Seorang hipnoterapis profesional bukan hanya terampil secara teknis, tetapi juga mampu menjaga ruang kesadaran yang utuh, bersih dari afiliasi emosional pribadi. Keputusan untuk tidak menangani anggota keluarga bukanlah karena “tidak kompeten”, “kurang dewasa,” atau 'tidak mampu menjaga peran", melainkan justru karena memahami risiko terapeutik secara utuh.

Etika bukan tentang kemampuan, tetapi tentang keberanian untuk menetapkan batas demi menjaga kehormatan profesi dan keselamatan klien.
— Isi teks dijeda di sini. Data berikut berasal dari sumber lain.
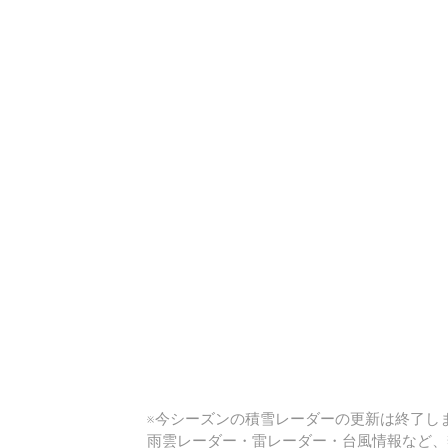
い
※今シーズンの積雪レーダーの更新は終了しま
雨雲レーダー・雷レーダー・台風情報など、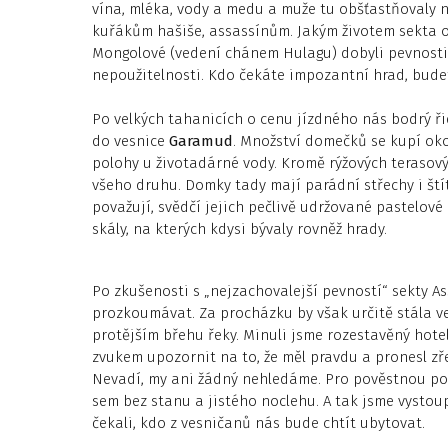
vína, mléka, vody a medu a muže tu obšťastňovaly n
kuřákům hašiše, assassínům. Jakým životem sekta o
Mongolové (vedení chánem Hulagu) dobyli pevnosti, d
nepoužitelnosti. Kdo čekáte impozantní hrad, budet
Po velkých tahanicích o cenu jízdného nás bodrý řid
do vesnice
Garamud
. Množství domečků se kupí okol
polohy u životadárné vody. Kromě rýžových terasový
všeho druhu. Domky tady mají parádní střechy i štít
považují, svědčí jejich pečlivě udržované pastelov
skály, na kterých kdysi bývaly rovněž hrady.
Po zkušenosti s „nejzachovalejší pevností“ sekty 
prozkoumávat. Za procházku by však určitě stála v
protějším břehu řeky. Minuli jsme rozestavěný hot
zvukem upozornit na to, že měl pravdu a pronesl zřej
Nevadí, my ani žádný nehledáme. Pro pověstnou po
sem bez stanu a jistého noclehu. A tak jsme vystoup
čekali, kdo z vesničanů nás bude chtít ubytovat.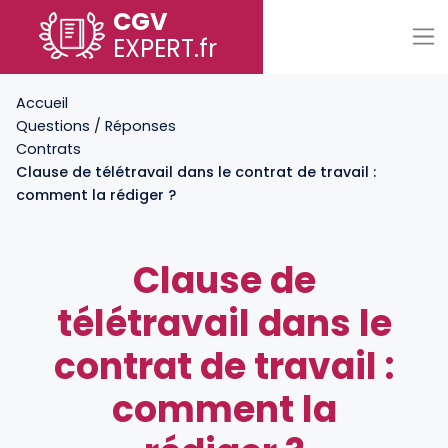
CGV
EXPERT
.fr
Accueil
Questions / Réponses
Contrats
Clause de télétravail dans le contrat de travail :
comment la rédiger ?
Clause de
télétravail dans le
contrat de travail :
comment la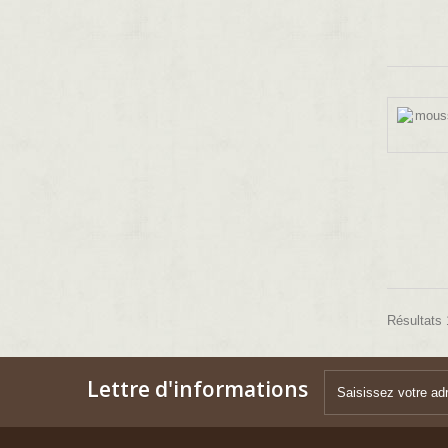
Résultats 1
Lettre d'informations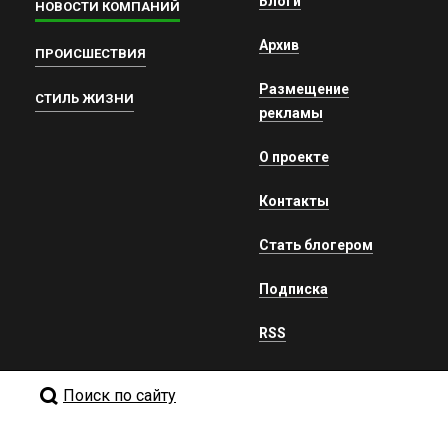
Блоги
НОВОСТИ КОМПАНИЙ
Архив
ПРОИСШЕСТВИЯ
Размещение
СТИЛЬ ЖИЗНИ
рекламы
О проекте
Контакты
Стать блогером
Подписка
RSS
Поиск по сайту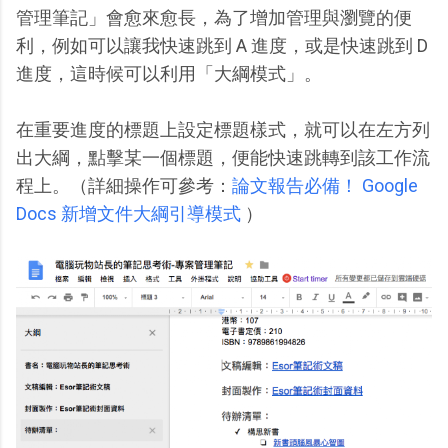
管理筆記」會愈來愈長，為了增加管理與瀏覽的便
利，例如可以讓我快速跳到 A 進度，或是快速跳到 D
進度，這時候可以利用「大綱模式」。
在重要進度的標題上設定標題樣式，就可以在左方列
出大綱，點擊某一個標題，便能快速跳轉到該工作流
程上。（詳細操作可參考：
論文報告必備！ Google
Docs 新增文件大綱引導模式
）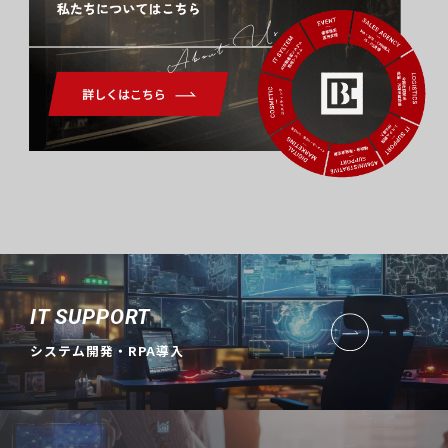
About Us
IT SUPPORT
システム開発・RPA導入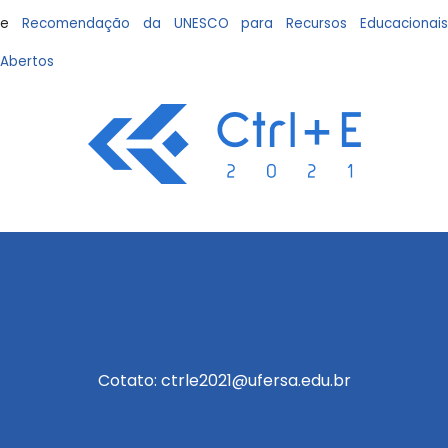
e
Recomendação da UNESCO para Recursos Educacionai
Abertos
Cotato: ctrle2021@ufersa.edu.br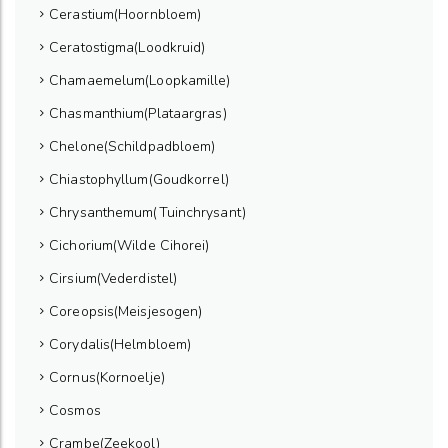
Cerastium(Hoornbloem)
Ceratostigma(Loodkruid)
Chamaemelum(Loopkamille)
Chasmanthium(Plataargras)
Chelone(Schildpadbloem)
Chiastophyllum(Goudkorrel)
Chrysanthemum(Tuinchrysant)
Cichorium(Wilde Cihorei)
Cirsium(Vederdistel)
Coreopsis(Meisjesogen)
Corydalis(Helmbloem)
Cornus(Kornoelje)
Cosmos
Crambe(Zeekool)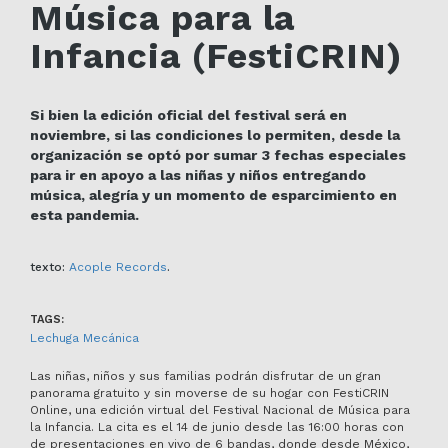
Música para la
Infancia (FestiCRIN)
Si bien la edición oficial del festival será en
noviembre, si las condiciones lo permiten, desde la
organización se optó por sumar 3 fechas especiales
para ir en apoyo a las niñas y niños entregando
música, alegría y un momento de esparcimiento en
esta pandemia.
texto:
Acople Records
.
TAGS:
Lechuga Mecánica
Las niñas, niños y sus familias podrán disfrutar de un gran
panorama gratuito y sin moverse de su hogar con FestiCRIN
Online, una edición virtual del Festival Nacional de Música para
la Infancia. La cita es el 14 de junio desde las 16:00 horas con
de presentaciones en vivo de 6 bandas, donde desde México,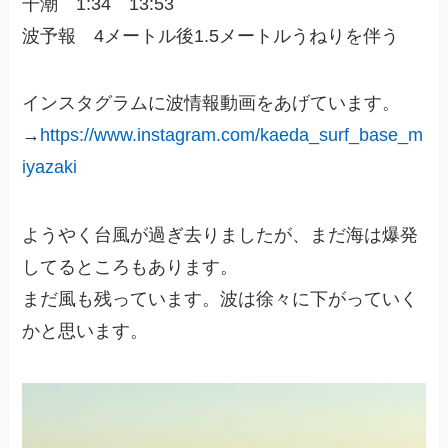
干潮 1:34 13:53
波予報 4メートル後1.5メートルうねりを伴う
インスタグラムに波情報動画をあげています。
→
https://www.instagram.com/kaeda_surf_base_m
iyazaki
ようやく台風が過ぎ去りましたが、まだ海は爆発
してるところもあります。
まだ風も残っています。波は徐々に下がっていく
かと思います。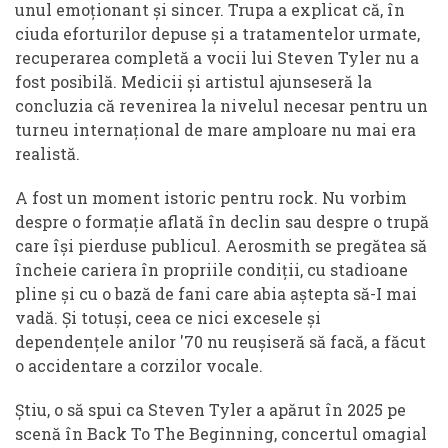
unul emoționant și sincer. Trupa a explicat că, în
ciuda eforturilor depuse și a tratamentelor urmate,
recuperarea completă a vocii lui Steven Tyler nu a
fost posibilă. Medicii și artistul ajunseseră la
concluzia că revenirea la nivelul necesar pentru un
turneu internațional de mare amploare nu mai era
realistă.
A fost un moment istoric pentru rock. Nu vorbim
despre o formație aflată în declin sau despre o trupă
care își pierduse publicul. Aerosmith se pregătea să
încheie cariera în propriile condiții, cu stadioane
pline și cu o bază de fani care abia aștepta să-I mai
vadă. Și totuși, ceea ce nici excesele și
dependențele anilor '70 nu reușiseră să facă, a făcut
o accidentare a corzilor vocale.
Știu, o să spui ca Steven Tyler a apărut în 2025 pe
scenă în Back To The Beginning, concertul omagial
Hipnoterapis sejati tahu kapan harus membantu dan kapan harus mundur demi kebaikan yang lebih besar.

Jika Anda sepakat bahwa keberhasilan terapi lebih penting daripada ego terapis, maka pilihan paling etis adalah merujuk anggota keluarga ke terapis lain yang objektif, kompeten, dan profesional.

Bukan siapa yang menerapi yang penting—tetapi bagaimana kita menjaga prosesnya tetap murni dan aman bagi klien.